Auch am Donnerstagmorgen waren in der Pariser Vorstadt Nanterre die Folgen einer chaotischen Nacht zu besichtigen, es war bereits die zweite in Folge. Unterhalb der Wohnsiedlung "Pablo Picasso": ausgebrannte Autos, Trümmerteile vor einem halb fertigen Schulgebäude, der Geruch von Verbranntem. Stundenlang hatten sich hier junge Leute Verfolgungsjagden mit Polizisten geliefert, wie an vielen weiteren Orten in ganz Frankreich. Geschäfte, Rathäuser und Kommissariate wurden teils stark beschädigt, M.llcontainer angezündet. M.hr als 180 M.nschen kamen laut dem französischen Innenministerium in Untersuchungshaft.
Nanterre: Nach Tod des 17-Jährigen Nahel ist die Wut groß
Die Wut nach dem Tod des 17-jährigen Nahel M. bei einer Verkehrskontrolle am Dienstag in Nanterre ist groß, nach wie vor. Gerade in den Banlieues, diesen Großstadträndern und Vorstädten, fühlen sich Jugendliche mit Migrationshintergrund von der Polizei drangsaliert. Er verstehe "das Gefühl der Ungerechtigkeit", das sich in den sozial benachteiligten Vierteln auf gewaltsame Weise Bahn breche, sagte Bürgermeister Patrick Jarry. "Dort herrscht das Gefühl vor, dass es nicht dieselbe Gerechtigkeit für alle gibt, nicht dasselbe Recht auf Arbeit für alle."

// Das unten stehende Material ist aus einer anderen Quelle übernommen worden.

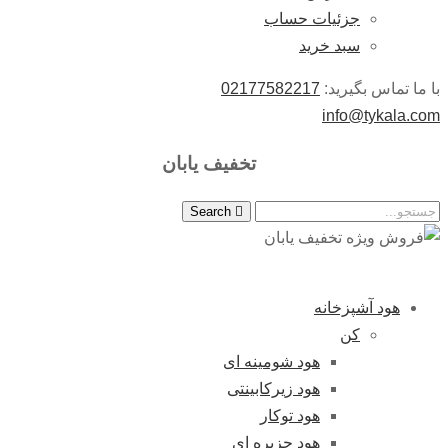
جزئیات حساب
سبد خرید
با ما تماس بگیرید:
02177582217
info@tykala.com
تخفیف یابان
Search
هود آشپزخانه
کن
هود شومینه ای
هود زیرکابینتی
هود توکار
هود جزیره ای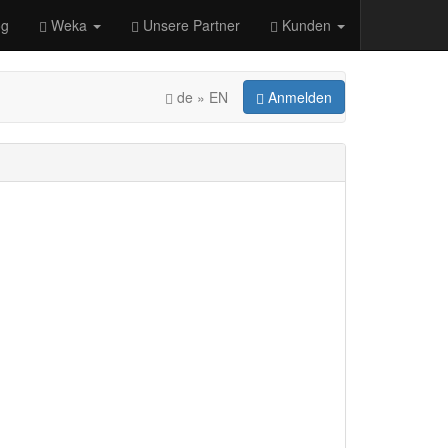
og
Weka
Unsere Partner
Kunden
de » EN
Anmelden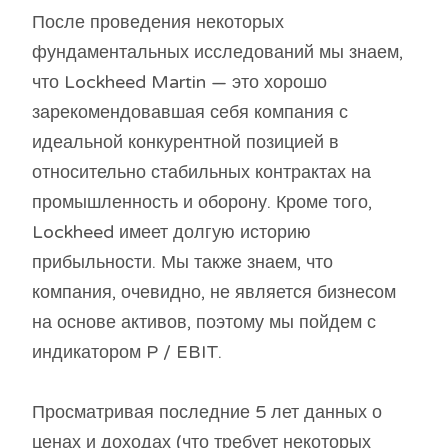
После проведения некоторых
фундаментальных исследований мы знаем,
что Lockheed Martin — это хорошо
зарекомендовавшая себя компания с
идеальной конкурентной позицией в
относительно стабильных контрактах на
промышленность и оборону. Кроме того,
Lockheed имеет долгую историю
прибыльности. Мы также знаем, что
компания, очевидно, не является бизнесом
на основе активов, поэтому мы пойдем с
индикатором P / EBIT.
Просматривая последние 5 лет данных о
ценах и доходах (что требует некоторых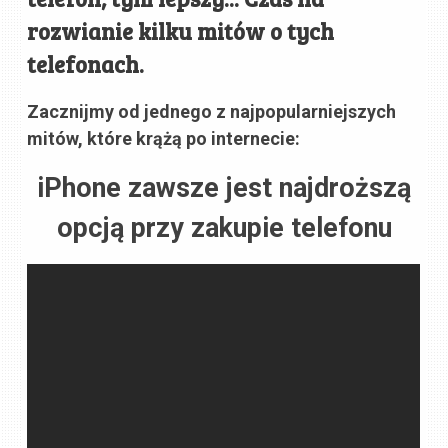
rozwianie kilku mitów o tych
telefonach.
Zacznijmy od jednego z najpopularniejszych
mitów, które krążą po internecie:
iPhone zawsze jest najdroższą
opcją przy zakupie telefonu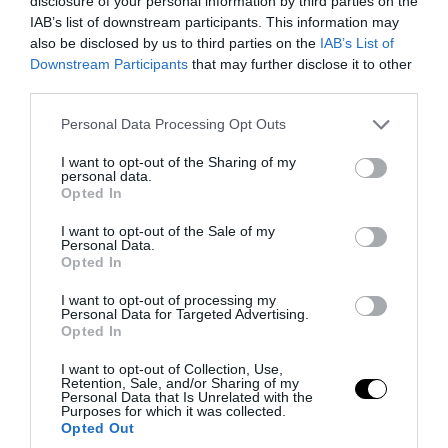
disclosure of your personal information by third parties on the
IAB’s list of downstream participants. This information may
also be disclosed by us to third parties on the
IAB’s List of
Downstream Participants
that may further disclose it to other
third parties.
PRONEWS.GR /
ΕΣΩΤΕΡΙΚΗ ΑΣΦΑΛΕΙΑ
Please note that this website/app uses one or more Google
Personal Data Processing Opt Outs
Σκιάθος: Φυλάκιση 15 μηνών στη
services and may gather and store information including but
Βρετανίδα που μέθυσε με την ανήλικη
not limited to your visit or usage behaviour. You may click to
I want to opt-out of the Sharing of my
personal data.
grant or deny consent to Google and its third-party tags to
κόρη της και προκάλεσε επεισόδιο – Τι
Opted In
use your data for below specified purposes in below Google
υποστήριξε
consent section.
I want to opt-out of the Sale of my
Personal Data.
Opted In
07.08.2026 | 21:55
I want to opt-out of processing my
Personal Data for Targeted Advertising.
Opted In
I want to opt-out of Collection, Use,
Retention, Sale, and/or Sharing of my
Personal Data that Is Unrelated with the
Purposes for which it was collected.
Opted Out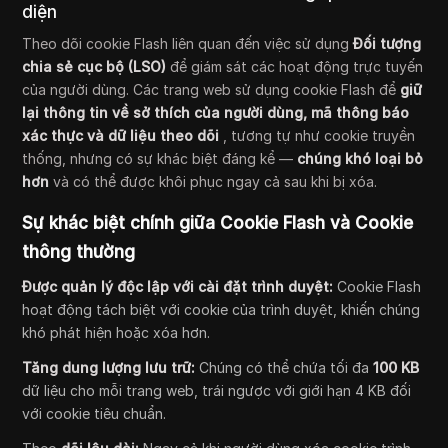
diện
Theo dõi cookie Flash liên quan đến việc sử dụng
Đối tượng
chia sẻ cục bộ (LSO)
để giám sát các hoạt động trực tuyến
của người dùng. Các trang web sử dụng cookie Flash để
giữ
lại thông tin về sở thích của người dùng, mã thông báo
xác thực và dữ liệu theo dõi
, tương tự như cookie truyền
thống, nhưng có sự khác biệt đáng kể —
chúng khó loại bỏ
hơn
và có thể được khôi phục ngay cả sau khi bị xóa.
Sự khác biệt chính giữa Cookie Flash và Cookie
thông thường
Được quản lý độc lập với cài đặt trình duyệt:
Cookie Flash
hoạt động tách biệt với cookie của trình duyệt, khiến chúng
khó phát hiện hoặc xóa hơn.
Tăng dung lượng lưu trữ:
Chúng có thể chứa tối đa
100 KB
dữ liệu cho mỗi trang web, trái ngược với giới hạn 4 KB đối
với cookie tiêu chuẩn.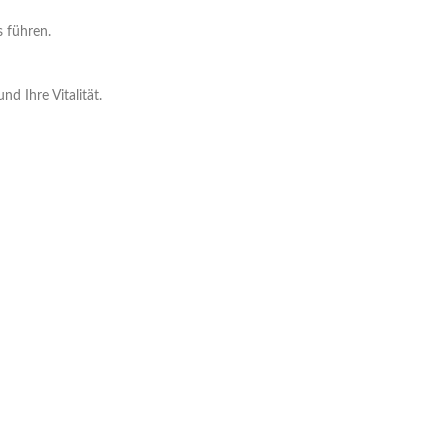
s führen.
d Ihre Vitalität.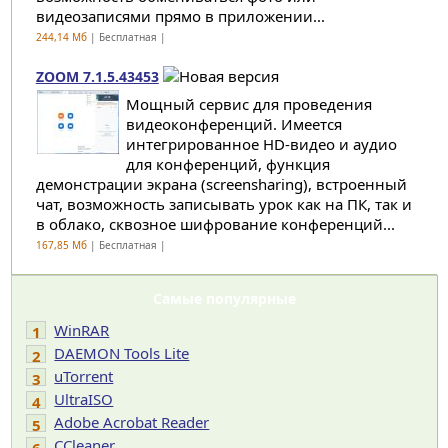
видеозаписями прямо в приложении...
244,14 Мб
| Бесплатная |
ZOOM 7.1.5.43453
Мощный сервис для проведения
видеоконференций. Имеется
интегрированное HD-видео и аудио
для конференций, функция
демонстрации экрана (screensharing), встроенный
чат, возможность записывать урок как на ПК, так и
в облако, сквозное шифрование конференций...
167,85 Мб
| Бесплатная |
Самые популярные
WinRAR
1
DAEMON Tools Lite
2
uTorrent
3
UltraISO
4
Adobe Acrobat Reader
5
CCleaner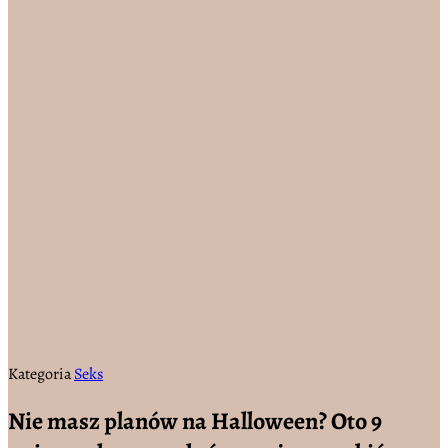
Kategoria
Seks
Nie masz planów na Halloween? Oto 9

Den Zorn der Jugendlichen heizte die offensichtliche Lüge der involvierten Polizisten noch an, die behauptet hatten, der Schütze habe aus Notwehr gehandelt. Der Teenager hätte sie sonst überfahren. Dabei belegt ein Video, dass zwei Beamte an der Fahrerseite standen – dann richtete einer von ihnen seine Waffe auf die Person am Steuer und schoss, als das Auto losfuhr.
Der Schütze habe aus Notwehr gehandelt, behaupteten Polizisten
Dennoch zog sich Präsident Emmanuel Macron, der die Vorgänge "unerklärbar, unentschuldbar" nannte, scharfe Kritik von Polizei-Vertretern zu. Seine Aussagen seien "unfassbar", erklärte die Gewerkschaft Alliance. Er missachte die Gewaltentrennung, indem er "unsere Kollegen verurteilt, bevor die Justiz zu Wort kommt". Am Donnerstag bestellte Macron mehrere Minister zu einem Krisentreffen ein. Groß ist die Angst vor ähnlich heftigen Ausschreitungen wie im Jahr 2005, ausgelöst durch den Tod zweier Jugendlicher auf der Flucht vor der Polizei im Pariser Vorort Clichy-sous-Bois. Der damalige Präsident Jacques Chirac musste den Notstand ausrufen. Das forderten auch jetzt einige Politiker, darunter Republikaner-Chef Éric Ciotti.
Vor einem Gedenkmarsch für Nahel M. am Donnerstagnachmittag mit tausenden Teilnehmern appellierte Macron an alle, Respekt zu zeigen und Ruhe zu bewahren. Initiiert hatte den Marsch die Mutter des getöteten Jugendlichen. Mounia M. trug dabei dann ein weißes T-Shirt mit der Aufschrift "Gerechtigkeit für Nahel".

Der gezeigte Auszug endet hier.